- Born: 28 September 1893 Tavistock, Devon
- Died: 1 June 1977 (aged 83) Sturminster Newton, Dorset
- Allegiance: United Kingdom
- Branch: British Army
- Service years: 1915–1919
- Rank: Major
- Unit: Royal Engineers
- Commands: 9th Battalion, Berkshire Home Guard
- Conflicts: First World War Second World War
- Awards: Knight Grand Cross of the Royal Victorian Order Knight Grand Cross of the Order of the Bath Distinguished Service Order Military Cross Mentioned in Despatches (5) Legion of Honour (France) War Merit Cross (Italy)

= Owen Morshead =

British Army officer and librarian

Sir Owen Frederick Morshead, (28 September 1893 – 1 June 1977) was a British Army officer and librarian, who served as Royal Librarian from 1926 to 1958.

==Early life==
Morshead was born in Tavistock, Devon, the son of Reginald Morshead and Ella Mary Morshead. He was educated at Marlborough College and then, initially intending to pursue a career in the Royal Engineers, at the Royal Military Academy, Woolwich. In 1913 he relinquished his cadetship and entered Magdalene College, Cambridge.

==Career==
Morshead's studies were interrupted by the outbreak of the First World War, in which he saw active service on the Western Front and Italian Front as a commissioned officer in the Royal Engineers. During the war he was awarded the Military Cross, invested as a Companion of the Distinguished Service Order, awarded the Italian War Merit Cross and was Mentioned in Despatches five times. He subsequently returned to Cambridge where he read Modern Languages.

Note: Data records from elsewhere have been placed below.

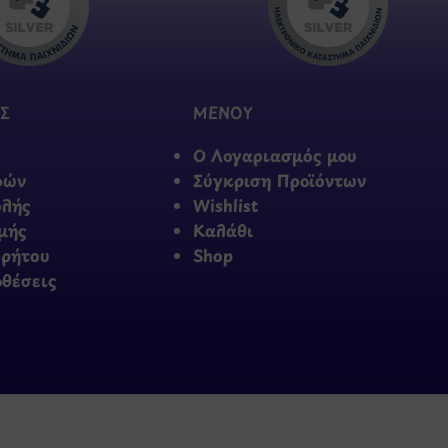
Σ
ΜΕΝΟΥ
Ο Λογαριασμός μου
φών
Σύγκριση Προϊόντων
ολής
Wishlist
μής
Καλάθι
ρρήτου
Shop
οθέσεις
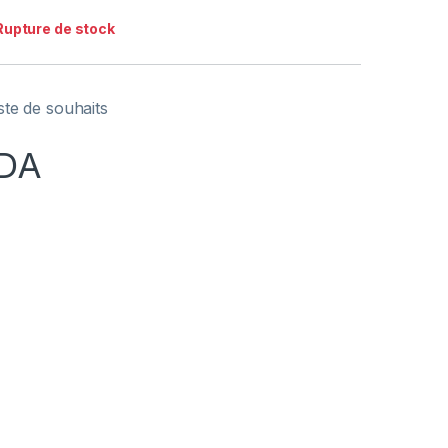
Rupture de stock
iste de souhaits
DA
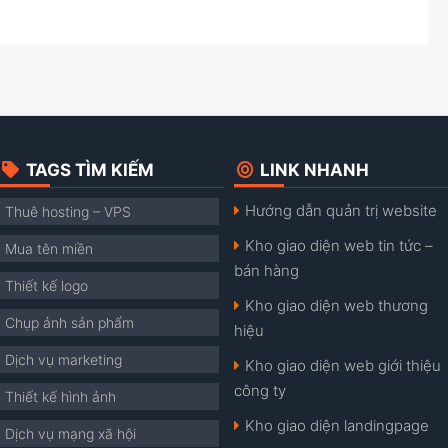
TAGS TÌM KIẾM
LINK NHANH
Hướng dẫn quản trị website
Thuê hosting – VPS
Kho giao diện web tin tức –
Mua tên miền
bán hàng
Thiết kế logo
Kho giao diện web thương
Chụp ảnh sản phẩm
hiệu
Dịch vụ marketing
Kho giao diện web giới thiệu
công ty
Thiết kế hình ảnh
Kho giao diện landingpage
Dịch vụ mạng xã hội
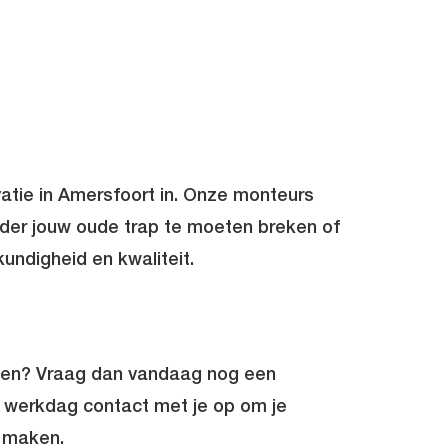
atie in Amersfoort in. Onze monteurs
nder jouw oude trap te moeten breken of
kundigheid en kwaliteit.
nen? Vraag dan vandaag nog een
werkdag contact met je op om je
 maken.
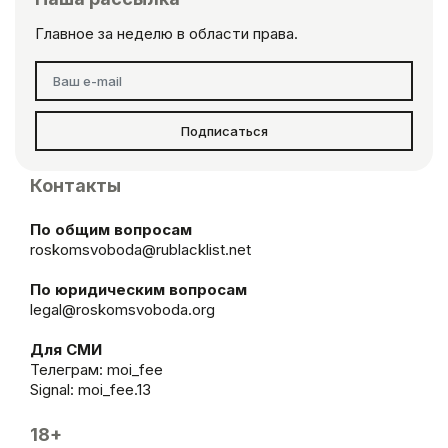
Главное за неделю в области права.
Подписаться
Контакты
По общим вопросам
roskomsvoboda@rublacklist.net
По юридическим вопросам
legal@roskomsvoboda.org
Для СМИ
Телеграм:
moi_fee
Signal: moi_fee.13
18+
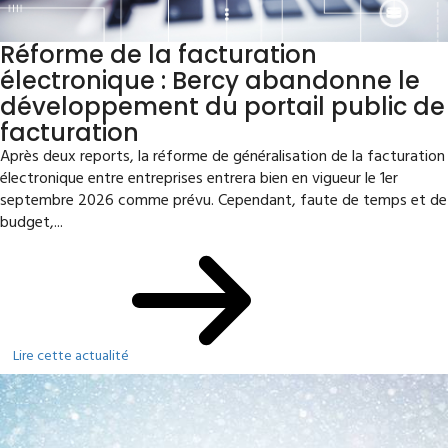
Réforme de la facturation
électronique : Bercy abandonne le
développement du portail public de
facturation
Après deux reports, la réforme de généralisation de la facturation
électronique entre entreprises entrera bien en vigueur le 1er
septembre 2026 comme prévu. Cependant, faute de temps et de
budget,...
Lire cette actualité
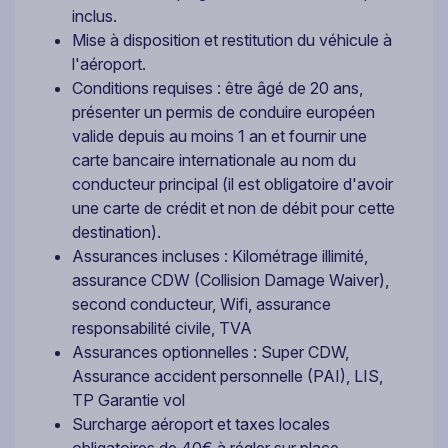
inclus.
Mise à disposition et restitution du véhicule à
l'aéroport.
Conditions requises : être âgé de 20 ans,
présenter un permis de conduire européen
valide depuis au moins 1 an et fournir une
carte bancaire internationale au nom du
conducteur principal (il est obligatoire d'avoir
une carte de crédit et non de débit pour cette
destination).
Assurances incluses : Kilométrage illimité,
assurance CDW (Collision Damage Waiver),
second conducteur, Wifi, assurance
responsabilité civile, TVA
Assurances optionnelles : Super CDW,
Assurance accident personnelle (PAI), LIS,
TP Garantie vol
Surcharge aéroport et taxes locales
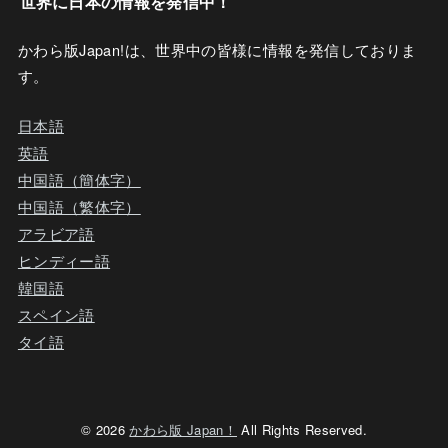
世界に日本の情報を発信中！
かわら版Japan!は、世界中の皆様に情報を発信しておりま
す。
日本語
英語
中国語（簡体字）
中国語（繁体字）
アラビア語
ヒンディー語
韓国語
スペイン語
タイ語
© 2026
かわら版 Japan！
All Rights Reserved.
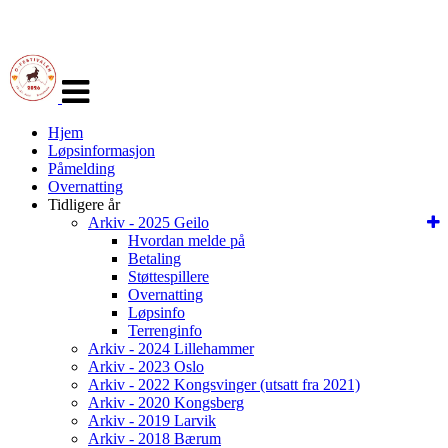
Veksle
navigasjon
Hjem
Løpsinformasjon
Påmelding
Overnatting
Tidligere år
Arkiv - 2025 Geilo
Hvordan melde på
Betaling
Støttespillere
Overnatting
Løpsinfo
Terrenginfo
Arkiv - 2024 Lillehammer
Arkiv - 2023 Oslo
Arkiv - 2022 Kongsvinger (utsatt fra 2021)
Arkiv - 2020 Kongsberg
Arkiv - 2019 Larvik
Arkiv - 2018 Bærum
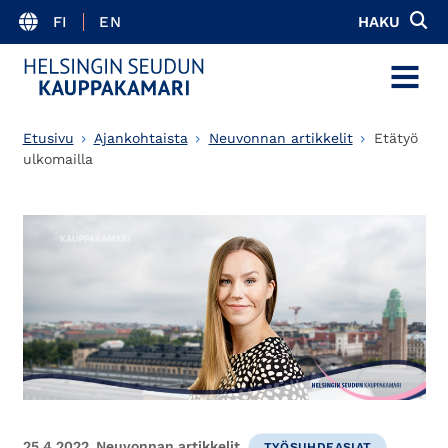
FI
EN
HAKU
MENU
Etusivu
Ajankohtaista
Neuvonnan artikkelit
Etätyö
ulkomailla
25.4.2022
Neuvonnan artikkelit
TYÖSUHDEASIAT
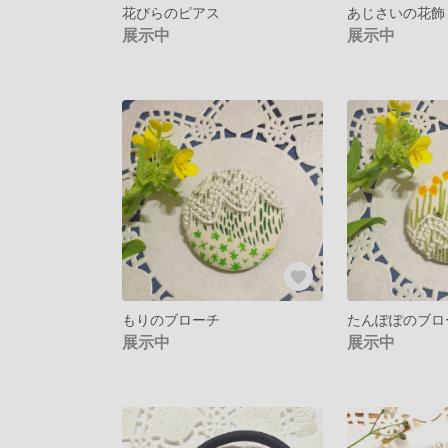
花びらのピアス
あじさいの花飾り -p
展示中
展示中
もりのブローチ
たんぽぽのブロ
展示中
展示中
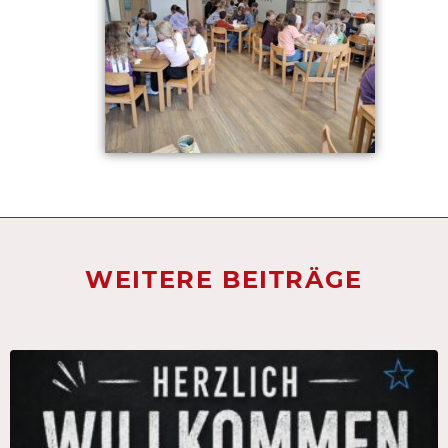
WEITERE BEITRÄGE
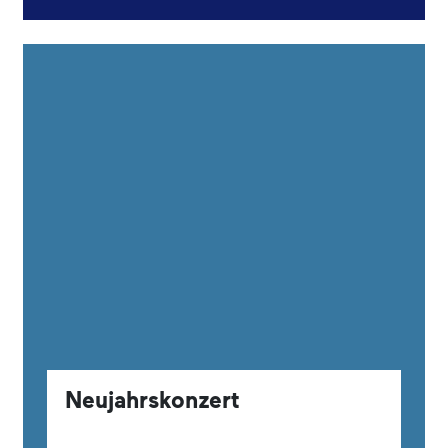
Neujahrskonzert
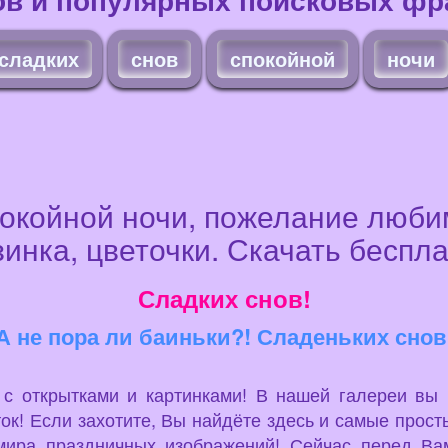
сладких
снов
спокойной
ночи
покойной ночи, пожелание люби
зинка, цветочки. Скачать беспла
Сладких снов!
А не пора ли баиньки?! Сладеньких снов
u с открытками и картинками! В нашей галереи вы
ок! Если захотите, Вы найдёте здесь и самые просты
мира праздничных изображений! Сейчас перед Вам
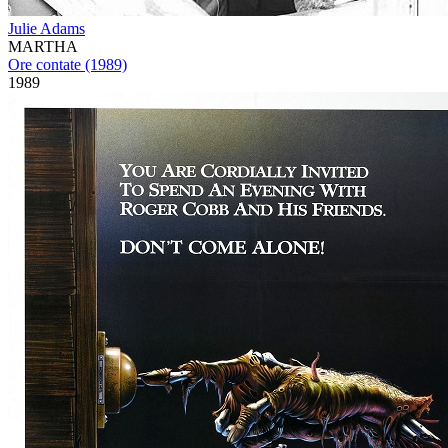
Julie Adams
MARTHA
Ore contate (1989)
1989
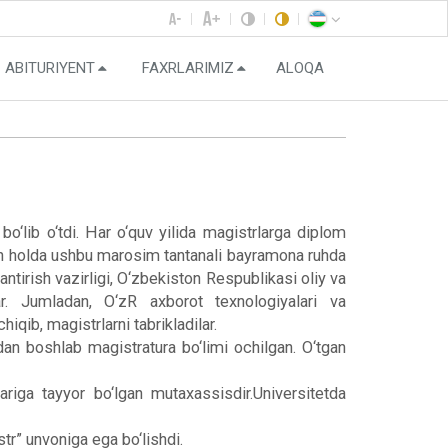
ABITURIYENT
FAXRLARIMIZ
ALOQA
o‘lib o‘tdi. Har o‘quv yilida magistrlarga diplom
gan holda ushbu marosim tantanali bayramona ruhda
ntirish vazirligi, O‘zbekiston Respublikasi oliy va
lar. Jumladan, O‘zR axborot texnologiyalari va
iqib, magistrlarni tabrikladilar.
dan boshlab magistratura bo‘limi ochilgan. O‘tgan
riga tayyor bo‘lgan mutaxassisdir.Universitetda
str” unvoniga ega bo‘lishdi.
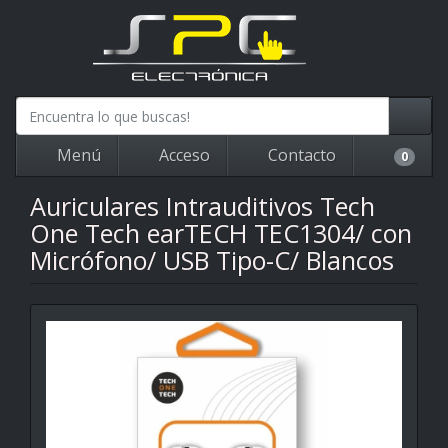
Menú
Acceso
Contacto
0
Auriculares Intrauditivos Tech
One Tech earTECH TEC1304/ con
Micrófono/ USB Tipo-C/ Blancos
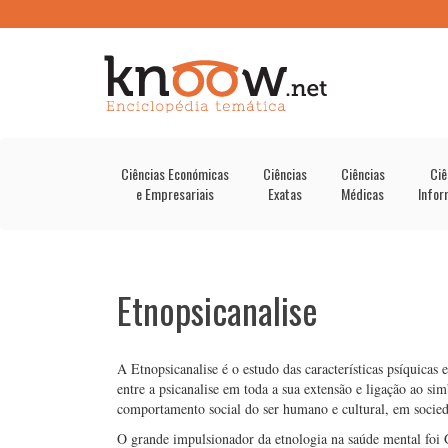
Ciências Económicas
Ciências
Ciências
Ciê
e Empresariais
Exatas
Médicas
Infor
Etnopsicanalise
A Etnopsicanalise é o estudo das características psíquicas
entre a psicanalise em toda a sua extensão e ligação ao si
comportamento social do ser humano e cultural, em socie
O grande impulsionador da etnologia na saúde mental foi 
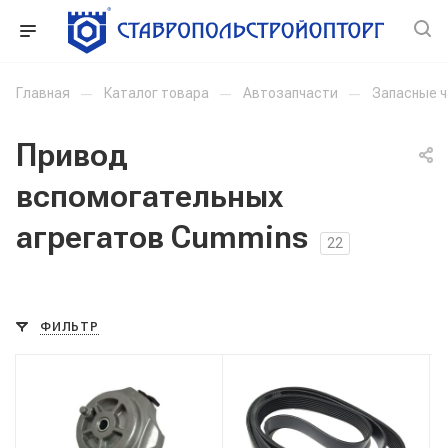
Главная
—
Каталог товара
—
Автозапчасти
—
Запасные 
Привод
вспомогательных
агрегатов Cummins
22
ФИЛЬТР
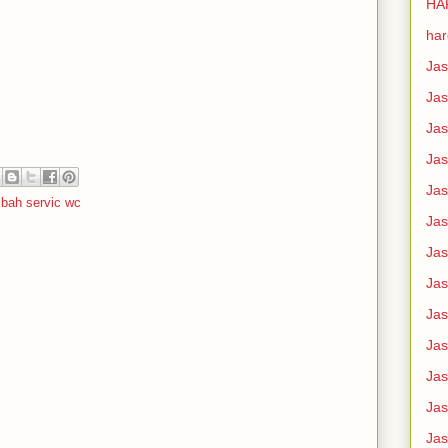
HA
ha
Ja
Jas
Jas
Jas
Jas
mbah servic wc
Jas
Jas
Jas
Jas
Jas
Jas
Jas
Ja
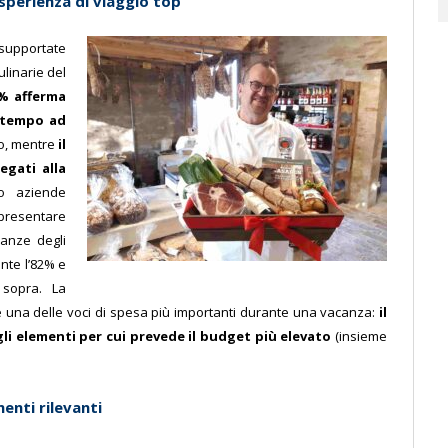
sperienza di viaggio top
i supportate
culinarie del
3% afferma
o tempo ad
no, mentre
il
egati alla
 o aziende
presentare
anze degli
ente l’82% e
i sopra. La
e una delle voci di spesa più importanti durante una vacanza:
il
li elementi per cui prevede il budget più elevato
(insieme
enti rilevanti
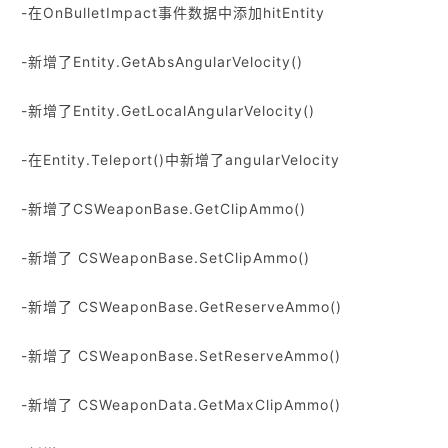
-在OnBulletImpact事件数据中添加hitEntity
-新增了Entity.GetAbsAngularVelocity()
-新增了Entity.GetLocalAngularVelocity()
-在Entity.Teleport()中新增了angularVelocity
-新增了CSWeaponBase.GetClipAmmo()
-新增了 CSWeaponBase.SetClipAmmo()
-新增了 CSWeaponBase.GetReserveAmmo()
-新增了 CSWeaponBase.SetReserveAmmo()
-新增了 CSWeaponData.GetMaxClipAmmo()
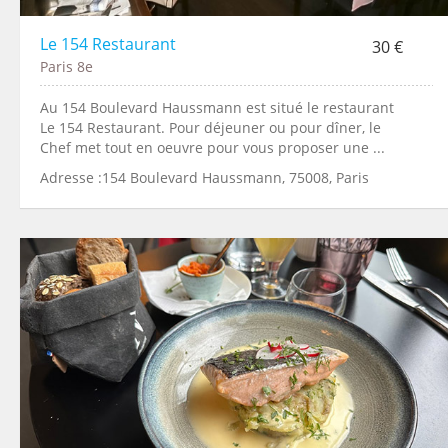
Le 154 Restaurant
30 €
Paris 8e
Au 154 Boulevard Haussmann est situé le restaurant
Le 154 Restaurant. Pour déjeuner ou pour dîner, le
Chef met tout en oeuvre pour vous proposer une ...
Adresse :154 Boulevard Haussmann, 75008, Paris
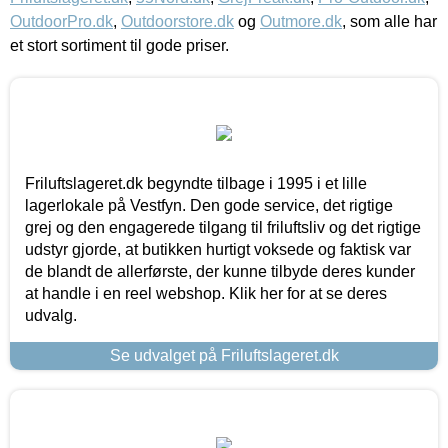
OutdoorPro.dk
,
Outdoorstore.dk
og
Outmore.dk
, som alle har
et stort sortiment til gode priser.
Friluftslageret.dk begyndte tilbage i 1995 i et lille
lagerlokale på Vestfyn. Den gode service, det rigtige
grej og den engagerede tilgang til friluftsliv og det rigtige
udstyr gjorde, at butikken hurtigt voksede og faktisk var
de blandt de allerførste, der kunne tilbyde deres kunder
at handle i en reel webshop. Klik her for at se deres
udvalg.
Se udvalget på Friluftslageret.dk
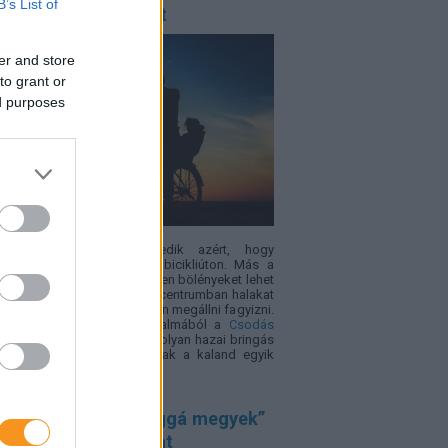
B’s List of
almasak, mint az út
er and store
to grant or
ed purposes
 minden gyerek lelkesedik azért, hogy
métereken át tekerjen egy bicikliúton. Más a
zet viszont akkor, ha útközben bölényeket lehet
i, arborétumban sétálni, ökocentrumban halakat
i vagy éppen egy vár tövében megállni fagyizni.
erékpározás világnapja alkalmából a
Csodás
yarország
összegyűjtött öt olyan hazai bringás
nalat, ahol maga az út csak a kaland egyik
e.
űnt kamasz: a „világgá megyek”
gédiába is torkollhat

Upon graduating he became librarian of the Pepys Library.

In 1926 he became Royal Librarian at Windsor Castle and served in the position until 1958. During the Second World War he commanded the 9th Battalion, Berkshire Home Guard and from 1946 to 1958 was a Deputy Lord Lieutenant of Berkshire. Morshead was appointed a Member of the Royal Victorian Order (MVO) in 1933, a Commander (CVO) in 1937, a Knight Commander (KCVO) in 1944, and a Knight Grand Cross (GCVO) upon his retirement in 1958. He was made a Knight Commander of the Order of the Bath (KCB) in 1953. George VI sent Morshead, accompanied by Anthony Blunt, then working part-time in the Royal Library as well as for British intelligence, to Friedrichshof in March 1945 to secure papers relating to the German Empress Victoria, the eldest child of Queen Victoria. Looters had stolen part of the castle's archive, including surviving letters between daughter and mother, as well as other valuables, some of which were recovered in Chicago after the war. The papers rescued by Morshead and Blunt, and those returned by the American authorities from Chicago, were deposited in the Royal Archives. From 1958 to 1971 he was given the honorary title of Emeritus Librarian by Elizabeth II.

==Personal life==
Morshead married Paquita, daughter J.G. Hagemeyer, of Florence, Italy in 1926. They had one son and two daughters. Morshead was the founder and chairman of the Dorset Historic Churches Trust. He was a close personal friend of George V and Queen Mary.